• What to work on: Reproduce word for word the part of the Ontario politics passage starting at "Monday, August 20, 2007" and ending at "entirely on polling.".

There's only one party that truly represents the best interest of working families: and that's the NDP. Period.


P.S.
Am I the only one who sees the prominence that this religious based school funding issue is acquiring as entirely misplaced? 

First, while I'm not averse eventually to debating how we might reconfigure the existing system of education, I don't see the fact the we have separately funded boards of education as the root cause of the current malaise in education. There are real and present funding concerns which need to be addressed if we're not going to let our children down. We need first to fix the funding formula and fully fund our schools. Schools need the requisite money to keep the buildings functional, teachers need to be supported, and special needs education must be bolstered more than ever. This government record on supporting children with autism and providing assistance to new Canadians has been shameful and deplorable.

Second, this contentious issue of religious based funding is sidetracking us from more pressing issues. As I just mentioned there's too much to fix in the current system to think of dismantling it. I've heard nothing of environmental issues. There's been precious little about the disappearance of manufacturing jobs and the incursion of precarious employment into many sectors of the labour market;  of the damage pay day loan companies are foisting on our inner cities; of the appalling levels of poverty in our province; of reviewing  property tax and property assessment. Of health care. And why?

Because the Ontario Liberal Party and the PC Party of Ontario are more interested in securing some "ethnic" votes which will gain them leverage in the coming election than in improving the lives of Ontarians, votes from people which they see fit, now and historically, to manipulate and toy with.

Monday, August 20, 2007

As if we needed polls to confirm Ontario Liberals are slipping

I've long criticized the Ontario Liberal Party for being unscrupulous, unprincipled, and inconsistent. This den of thieves was among the most ungracious, incompetent, and nefarious governments I've seen. A full mandate with unlimited power and nothing to show for it; except, of course, for broken promises and being ensnared in compromising and embarrassing scandal after scandal. Only makes you wonder what this government successfully covered up. Actually to be fair, a couple of days ago, this government did conveniently conjure up a hefty 2 billion dollar surplus. Great! Now we might finally adequately fund the Ontario Cricket Association.

What does a government do when it hasn't any coherent vision or principles?
It runs entirely on polling.

Why?
Because its only concern is re-election.

This is also the reason that none of us should be surprised at the recent turn to American style negative campaigning exhibited by the Ontario Liberals. Liberals are down 10-12% in Parkdale High Park by-election last fall with less than two weeks to go. What did they do?

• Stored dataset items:
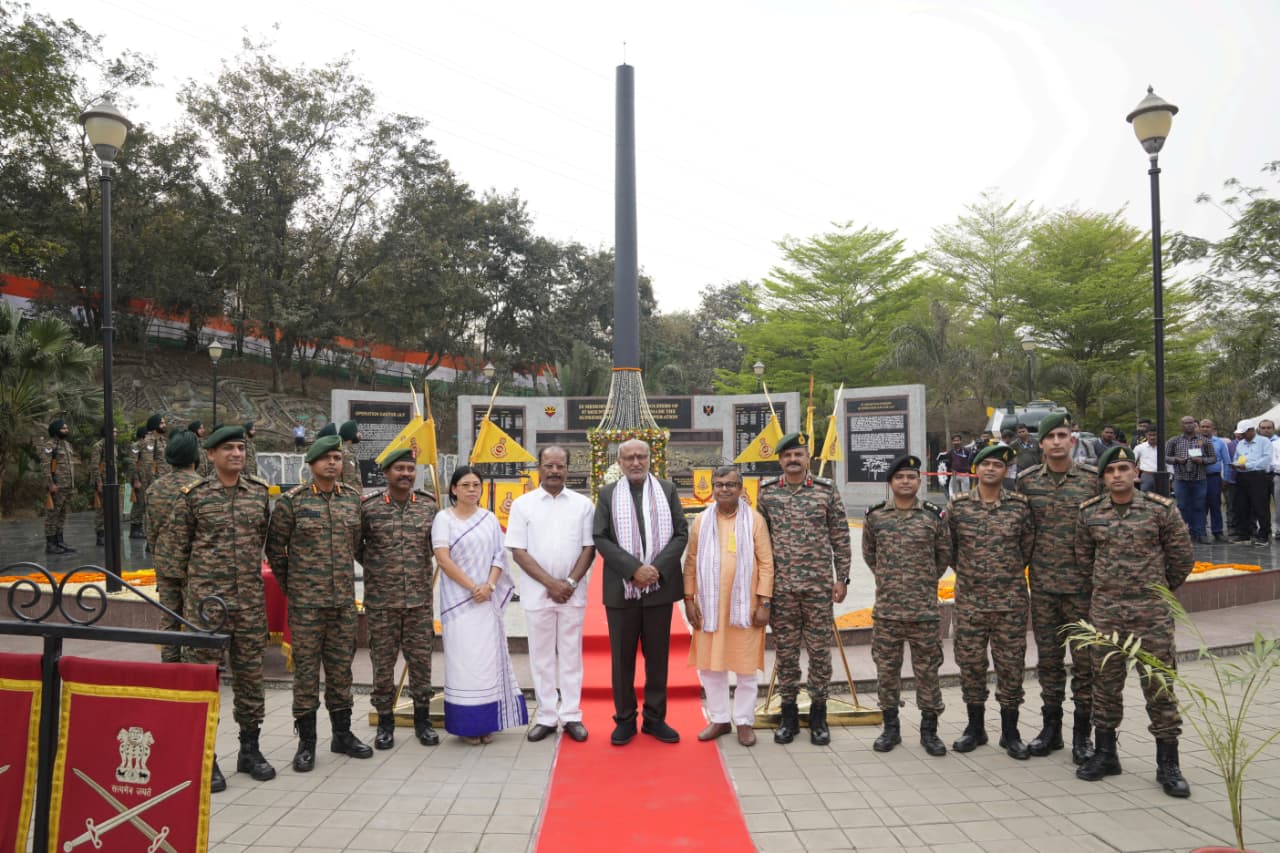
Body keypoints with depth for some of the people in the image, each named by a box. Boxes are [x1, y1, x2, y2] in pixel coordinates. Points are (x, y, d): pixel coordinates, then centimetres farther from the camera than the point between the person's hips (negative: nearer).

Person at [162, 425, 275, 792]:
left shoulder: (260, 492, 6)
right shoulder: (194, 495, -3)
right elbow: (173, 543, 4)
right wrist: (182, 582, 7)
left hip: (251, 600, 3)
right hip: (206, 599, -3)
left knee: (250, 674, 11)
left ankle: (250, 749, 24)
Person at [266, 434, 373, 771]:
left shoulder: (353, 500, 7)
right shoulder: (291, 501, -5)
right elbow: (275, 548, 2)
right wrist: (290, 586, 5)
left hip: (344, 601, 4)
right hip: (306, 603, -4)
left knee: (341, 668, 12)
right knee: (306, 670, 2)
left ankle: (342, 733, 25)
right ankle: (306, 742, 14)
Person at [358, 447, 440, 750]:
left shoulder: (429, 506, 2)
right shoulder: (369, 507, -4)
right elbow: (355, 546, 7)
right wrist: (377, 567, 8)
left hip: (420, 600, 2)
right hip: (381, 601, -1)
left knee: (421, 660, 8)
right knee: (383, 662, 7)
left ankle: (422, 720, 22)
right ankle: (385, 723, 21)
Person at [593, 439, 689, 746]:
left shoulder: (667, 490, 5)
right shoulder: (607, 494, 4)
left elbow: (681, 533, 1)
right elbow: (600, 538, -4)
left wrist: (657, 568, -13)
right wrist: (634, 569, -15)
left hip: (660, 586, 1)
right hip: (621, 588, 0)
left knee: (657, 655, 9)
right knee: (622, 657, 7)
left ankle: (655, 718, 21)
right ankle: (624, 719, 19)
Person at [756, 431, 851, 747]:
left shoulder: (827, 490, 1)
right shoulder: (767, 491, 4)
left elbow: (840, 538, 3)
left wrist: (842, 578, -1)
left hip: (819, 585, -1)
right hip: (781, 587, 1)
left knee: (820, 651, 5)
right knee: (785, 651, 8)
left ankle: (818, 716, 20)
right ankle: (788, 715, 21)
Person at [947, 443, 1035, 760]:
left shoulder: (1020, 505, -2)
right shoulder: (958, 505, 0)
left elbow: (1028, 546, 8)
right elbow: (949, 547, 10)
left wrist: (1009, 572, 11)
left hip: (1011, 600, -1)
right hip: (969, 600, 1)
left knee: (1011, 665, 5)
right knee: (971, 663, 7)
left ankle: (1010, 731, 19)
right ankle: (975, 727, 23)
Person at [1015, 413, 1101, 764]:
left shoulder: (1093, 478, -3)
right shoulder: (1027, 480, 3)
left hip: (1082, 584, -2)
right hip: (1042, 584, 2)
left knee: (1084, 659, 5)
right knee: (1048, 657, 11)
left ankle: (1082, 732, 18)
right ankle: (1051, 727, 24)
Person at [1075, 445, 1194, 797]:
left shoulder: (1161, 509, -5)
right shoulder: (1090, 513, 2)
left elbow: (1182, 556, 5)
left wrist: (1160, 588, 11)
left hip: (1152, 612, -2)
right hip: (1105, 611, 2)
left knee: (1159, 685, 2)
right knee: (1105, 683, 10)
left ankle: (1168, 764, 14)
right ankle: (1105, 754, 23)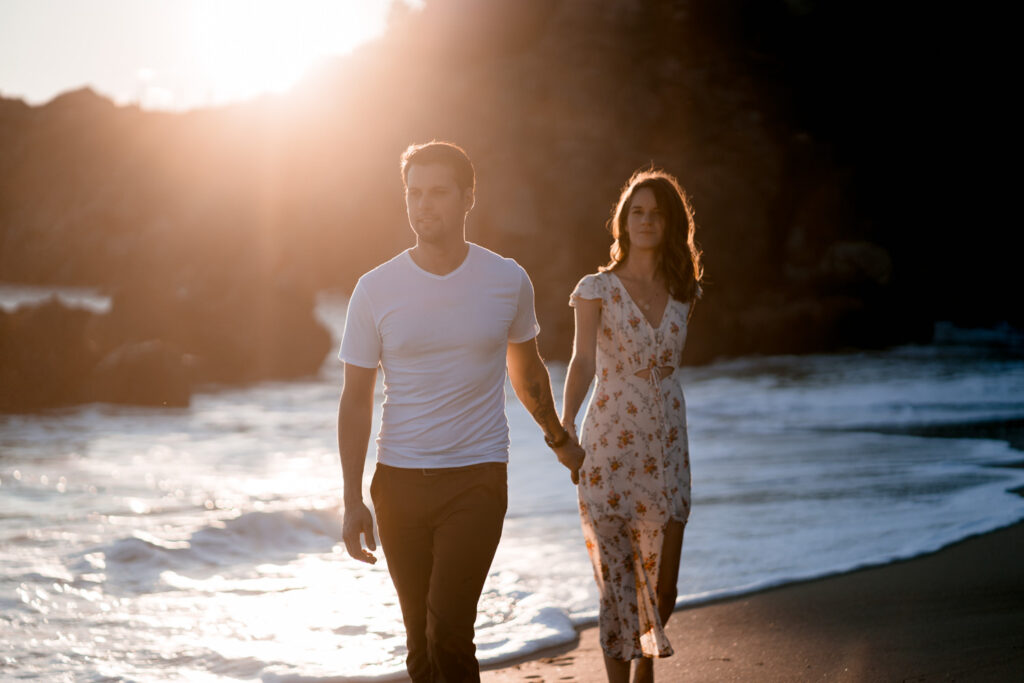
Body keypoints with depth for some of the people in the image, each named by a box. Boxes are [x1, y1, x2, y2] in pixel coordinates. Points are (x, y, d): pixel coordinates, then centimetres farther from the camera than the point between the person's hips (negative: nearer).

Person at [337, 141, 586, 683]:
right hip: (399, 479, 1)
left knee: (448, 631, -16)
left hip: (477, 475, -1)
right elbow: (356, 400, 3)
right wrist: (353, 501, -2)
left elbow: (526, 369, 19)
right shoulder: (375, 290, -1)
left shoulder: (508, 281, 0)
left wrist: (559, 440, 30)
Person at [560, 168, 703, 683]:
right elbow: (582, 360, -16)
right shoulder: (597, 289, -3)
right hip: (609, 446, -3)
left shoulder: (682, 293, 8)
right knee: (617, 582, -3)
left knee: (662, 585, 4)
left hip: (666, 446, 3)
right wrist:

• Solution:
Monday, August 20, 2007

As if we needed polls to confirm Ontario Liberals are slipping

I've long criticized the Ontario Liberal Party for being unscrupulous, unprincipled, and inconsistent. This den of thieves was among the most ungracious, incompetent, and nefarious governments I've seen. A full mandate with unlimited power and nothing to show for it; except, of course, for broken promises and being ensnared in compromising and embarrassing scandal after scandal. Only makes you wonder what this government successfully covered up. Actually to be fair, a couple of days ago, this government did conveniently conjure up a hefty 2 billion dollar surplus. Great! Now we might finally adequately fund the Ontario Cricket Association.

What does a government do when it hasn't any coherent vision or principles?
It runs entirely on polling.